■ Exercise brief ■
Convert the text lines of the listing below into a JSON array of strings, one string per line and no empty strings. Leave out the picture markers.

.....

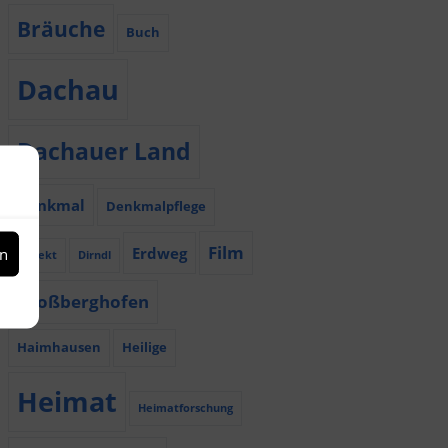
Bräuche
Buch
Dachau
Dachauer Land
Denkmal
Denkmalpflege
Film
Erdweg
en
Dialekt
Dirndl
Großberghofen
Haimhausen
Heilige
Heimat
Heimatforschung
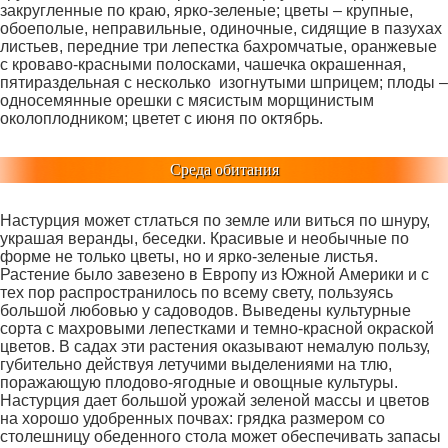
закругленные по краю, ярко-зеленые; цветы – крупные,
обоеполые, неправильные, одиночные, сидящие в пазухах
листьев, передние три лепестка бахромчатые, оранжевые
с кроваво-красными полосками, чашечка окрашенная,
пятираздельная с несколько изогнутыми шприцем; плоды –
односемянные орешки с мясистым морщинистым
околоплодником; цветет с июня по октябрь.
Среда обитания
Настурция может стлаться по земле или виться по шнуру,
украшая веранды, беседки. Красивые и необычные по
форме не только цветы, но и ярко-зеленые листья.
Растение было завезено в Европу из Южной Америки и с
тех пор распространилось по всему свету, пользуясь
большой любовью у садоводов. Выведены культурные
сорта с махровыми лепестками и темно-красной окраской
цветов. В садах эти растения оказывают немалую пользу,
губительно действуя летучими выделениями на тлю,
поражающую плодово-ягодные и овощные культуры.
Настурция дает большой урожай зеленой массы и цветов
на хорошо удобренных почвах: грядка размером со
столешницу обеденного стола может обеспечивать запасы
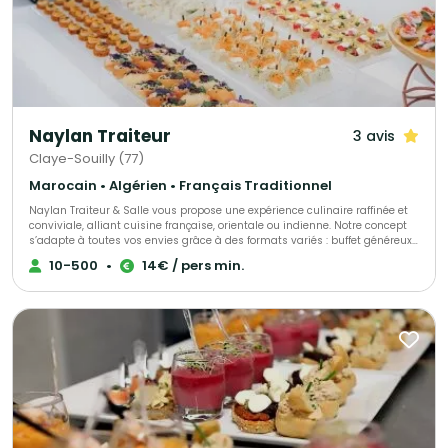
résumé : Vous apportez la gourmandise, le spectacle visuel et la
convivialité pour tout vos évènements.
Naylan Traiteur
3 avis
Claye-Souilly (77)
Marocain • Algérien • Français Traditionnel
Naylan Traiteur & Salle vous propose une expérience culinaire raffinée et
conviviale, alliant cuisine française, orientale ou indienne. Notre concept
s’adapte à toutes vos envies grâce à des formats variés : buffet généreux,
cocktail dînatoire élégant ou service personnalisé. Notre espace
10-500
•
14€ / pers min.
modulable et notre équipe attentive accompagnent aussi bien vos
événements privés (mariage, anniversaire, fiançailles, baptême) que vos
réceptions professionnelles (séminaires, cocktails d’entreprise, soirées
privées). Chez Naylan, chaque événement est pensé sur mesure, du choix
des saveurs à la mise en scène, pour créer un moment unique et
mémorable.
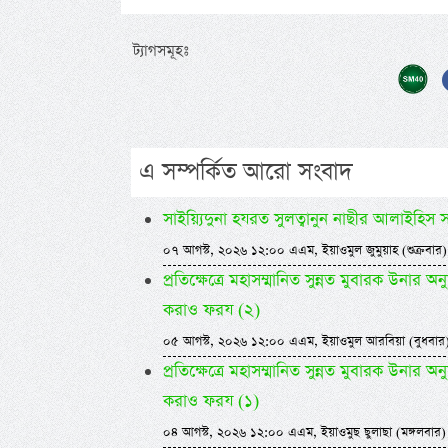
ট্যাগসমূহঃ
এ সম্পর্কিত আরো সংবাদ
সাইয়্যিদুনা হযরত সুলত্বানুন নাছীর আলাইহিস
০৭ আগস্ট, ২০২৬ ১২:০০ এএম, ইয়াওমুল জুমুয়াহ (শুক্রবার)
প্রতিক্ষেত্রে মহাসম্মানিত সুন্নত মুবারক উনা
করাও ফরয (২)
০৫ আগস্ট, ২০২৬ ১২:০০ এএম, ইয়াওমুল আরবিয়া (বুধবার
প্রতিক্ষেত্রে মহাসম্মানিত সুন্নত মুবারক উনা
করাও ফরয (১)
০৪ আগস্ট, ২০২৬ ১২:০০ এএম, ইয়াওমুছ ছুলাছা (মঙ্গলবার)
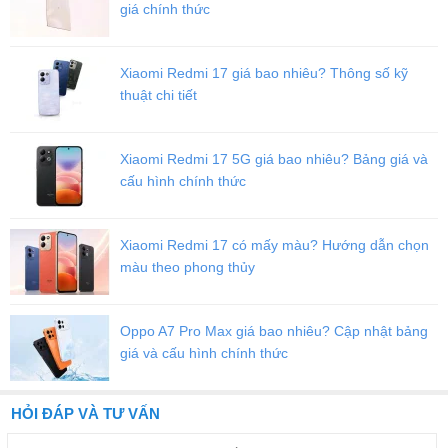
giá chính thức
Xiaomi Redmi 17 giá bao nhiêu? Thông số kỹ
thuật chi tiết
Xiaomi Redmi 17 5G giá bao nhiêu? Bảng giá và
cấu hình chính thức
Xiaomi Redmi 17 có mấy màu? Hướng dẫn chọn
màu theo phong thủy
Oppo A7 Pro Max giá bao nhiêu? Cập nhật bảng
giá và cấu hình chính thức
HỎI ĐÁP VÀ TƯ VẤN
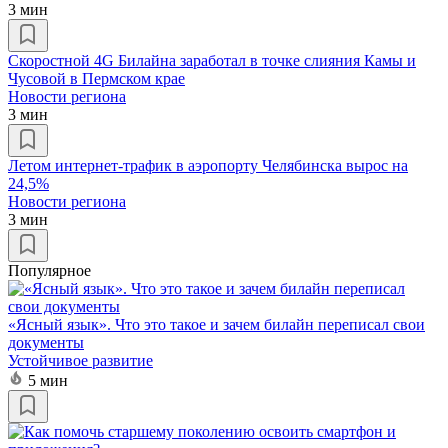
3 мин
Скоростной 4G Билайна заработал в точке слияния Камы и
Чусовой в Пермском крае
Новости региона
3 мин
Летом интернет-трафик в аэропорту Челябинска вырос на
24,5%
Новости региона
3 мин
Популярное
«Ясный язык». Что это такое и зачем билайн переписал свои
документы
Устойчивое развитие
5 мин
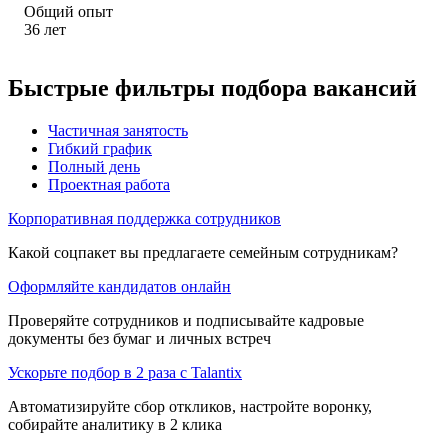
Общий опыт
36
лет
Быстрые фильтры подбора вакансий
Частичная занятость
Гибкий график
Полный день
Проектная работа
Корпоративная поддержка сотрудников
Какой соцпакет вы предлагаете семейным сотрудникам?
Оформляйте кандидатов онлайн
Проверяйте сотрудников и подписывайте кадровые
документы без бумаг и личных встреч
Ускорьте подбор в 2 раза с Talantix
Автоматизируйте сбор откликов, настройте воронку,
собирайте аналитику в 2 клика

.....

■ Task answer ■
[
  "Bräuche",
  "Buch",
  "Dachau",
  "Dachauer Land",
  "Denkmal",
  "Denkmalpflege",
  "Film",
  "Erdweg",
  "en",
  "Dialekt",
  "Dirndl",
  "Großberghofen",
  "Haimhausen",
  "Heilige",
  "Heimat",
  "Heimatforschung",
  "закругленные по краю, ярко-зеленые; цветы – крупные,",
  "обоеполые, неправильные, одиночные, сидящие в пазухах",
  "листьев, передние три лепестка бахромчатые, оранжевые",
  "с кроваво-красными полосками, чашечка окрашенная,",
  "пятираздельная с несколько изогнутыми шприцем; плоды –",
  "односемянные орешки с мясистым морщинистым",
  "околоплодником; цветет с июня по октябрь.",
  "Среда обитания",
  "Настурция может стлаться по земле или виться по шнуру,",
  "украшая веранды, беседки. Красивые и необычные по",
  "форме не только цветы, но и ярко-зеленые листья.",
  "Растение было завезено в Европу из Южной Америки и с",
  "тех пор распространилось по всему свету, пользуясь",
  "большой любовью у садоводов. Выведены культурные",
  "сорта с махровыми лепестками и темно-красной окраской",
  "цветов. В садах эти растения оказывают немалую пользу,",
  "губительно действуя летучими выделениями на тлю,",
  "поражающую плодово-ягодные и овощные культуры.",
  "Настурция дает большой урожай зеленой массы и цветов",
  "на хорошо удобренных почвах: грядка размером со",
  "столешницу обеденного стола может обеспечивать запасы",
  "résumé : Vous apportez la gourmandise, le spectacle visuel et la",
  "convivialité pour tout vos évènements.",
  "Naylan Traiteur",
  "3 avis",
  "Claye-Souilly (77)",
  "Marocain • Algérien • Français Traditionnel",
  "Naylan Traiteur & Salle vous propose une expérience culinaire raffinée et",
  "conviviale, alliant cuisine française, orientale ou indienne. Notre concept",
  "s’adapte à toutes vos envies grâce à des formats variés : buffet généreux,",
  "cocktail dînatoire élégant ou service personnalisé. Notre espace",
  "10-500",
  "•",
  "14€ / pers min.",
  "modulable et notre équipe attentive accompagnent aussi bien vos",
  "événements privés (mariage, anniversaire, fiançailles, baptême) que vos",
  "réceptions professionnelles (séminaires, cocktails d’entreprise, soirées",
  "privées). Chez Naylan, chaque événement est pensé sur mesure, du choix",
  "des saveurs à la mise en scène, pour créer un moment unique et",
  "mémorable.",
  "ট্যাগসমূহঃ",
  "এ সম্পর্কিত আরো সংবাদ",
  "সাইয়্যিদুনা হযরত সুলত্বানুন নাছীর আলাইহিস",
  "০৭ আগস্ট, ২০২৬ ১২:০০ এএম, ইয়াওমুল জুমুয়াহ (শুক্রবার)",
  "প্রতিক্ষেত্রে মহাসম্মানিত সুন্নত মুবারক উনা",
  "করাও ফরয (২)",
  "০৫ আগস্ট, ২০২৬ ১২:০০ এএম, ইয়াওমুল আরবিয়া (বুধবার",
  "প্রতিক্ষেত্রে মহাসম্মানিত সুন্নত মুবারক উনা",
  "করাও ফরয (১)",
  "০৪ আগস্ট, ২০২৬ ১২:০০ এএম, ইয়াওমুছ ছুলাছা (মঙ্গলবার)",
  "giá chính thức",
  "Xiaomi Redmi 17 giá bao nhiêu? Thông số kỹ",
  "thuật chi tiết",
  "Xiaomi Redmi 17 5G giá bao nhiêu? Bảng giá và",
  "cấu hình chính thức",
  "Xiaomi Redmi 17 có mấy màu? Hướng dẫn chọn",
  "màu theo phong thủy",
  "Oppo A7 Pro Max giá bao nhiêu? Cập nhật bảng",
  "giá và cấu hình chính thức",
  "HỎI ĐÁP VÀ TƯ VẤN",
  "3 мин",
  "Скоростной 4G Билайна заработал в точке слияния Камы и",
  "Чусовой в Пермском крае",
  "Новости региона",
  "3 мин",
  "Летом интернет-трафик в аэропорту Челябинска вырос на",
  "24,5%",
  "Новости региона",
  "3 мин",
  "Популярное",
  "«Ясный язык». Что это такое и зачем билайн переписал свои",
  "документы",
  "Устойчивое развитие",
  "5 мин",
  "Общий опыт",
  "36",
  "лет",
  "Быстрые фильтры подбора вакансий",
  "Частичная занятость",
  "Гибкий график",
  "Полный день",
  "Проектная работа",
  "Корпоративная поддержка сотрудников",
  "Какой соцпакет вы предлагаете семейным сотрудникам?",
  "Оформляйте кандидатов онлайн",
  "Проверяйте сотрудников и подписывайте кадровые",
  "документы без бумаг и личных встреч",
  "Ускорьте подбор в 2 раза с Talantix",
  "Автоматизируйте сбор откликов, настройте воронку,",
  "собирайте аналитику в 2 клика"
]